___ SUPPLIED TEXT ___

Santiago Barboza

Personal information
- Full name: Ángel Santiago Barboza Manzzi
- Date of birth: 3 October 1989 (age 35)
- Place of birth: Rocha, Uruguay
- Height: 1.80 m (5 ft 11 in)
- Position(s): Forward

Team information
- Current team: Rocha

Youth career
- 2008–2010: Rocha

Senior career*
- Years: Team / Apps / (Gls)
- 2011: Rocha / ? / (?)
- 2012: Cerro Largo / 4 / (0)
- 2013–2014: Atenas / 26 / (16)
- 2013: → LDU Loja (loan) / 11 / (0)
- 2015–2017: Cobreloa / 17 / (5)
- 2015–2016: → Defensor Sporting (loan) / 16 / (3)
- 2017: Marathón / 10 / (1)
- 2017–2018: Atenas / 39 / (12)
- 2019–2021: Rocha

= Santiago Barboza =

Uruguayan footballer (born 1989)

___ SUPPLIED MATERIAL ___

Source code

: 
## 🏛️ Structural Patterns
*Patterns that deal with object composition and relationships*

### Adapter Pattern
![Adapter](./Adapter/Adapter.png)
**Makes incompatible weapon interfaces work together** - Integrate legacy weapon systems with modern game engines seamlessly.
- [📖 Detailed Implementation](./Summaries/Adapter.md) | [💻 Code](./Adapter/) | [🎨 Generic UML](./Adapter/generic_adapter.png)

___

### TASK GOAL
Write the next part of the Santiago Barboza profile, starting after its final words.

### ANSWER AREA
Ángel Santiago Barboza Manzzi (born October 3, 1989) is a Uruguayan footballer currently playing for Deportivo Achuapa.

==Career==
On 26 July 2012, he scored a goal against Bolivian side Aurora in the 2012 Copa Sudamericana which was the first goal ever for Cerro Largo F.C. in an international competition.

In January 2013, he signed a new deal with Second Division club Atenas de San Carlos.

In July 2013, he was transferred to the Ecuadorian side LDU Loja with a loan deal of six months with an option of acquisition.